┏━━
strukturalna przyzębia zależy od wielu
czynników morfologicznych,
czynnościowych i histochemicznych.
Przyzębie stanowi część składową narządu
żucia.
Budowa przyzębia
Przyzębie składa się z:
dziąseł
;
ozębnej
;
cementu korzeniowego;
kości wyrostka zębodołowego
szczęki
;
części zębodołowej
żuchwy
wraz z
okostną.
┗━━
## TO-DO ITEM:
Above are the records; set each one down word for word.

## ANSWER TO THIS PROBLEM:
strukturalna przyzębia zależy od wielu
czynników morfologicznych,
czynnościowych i histochemicznych.
Przyzębie stanowi część składową narządu
żucia.
Budowa przyzębia
Przyzębie składa się z:
dziąseł
;
ozębnej
;
cementu korzeniowego;
kości wyrostka zębodołowego
szczęki
;
części zębodołowej
żuchwy
wraz z
okostną.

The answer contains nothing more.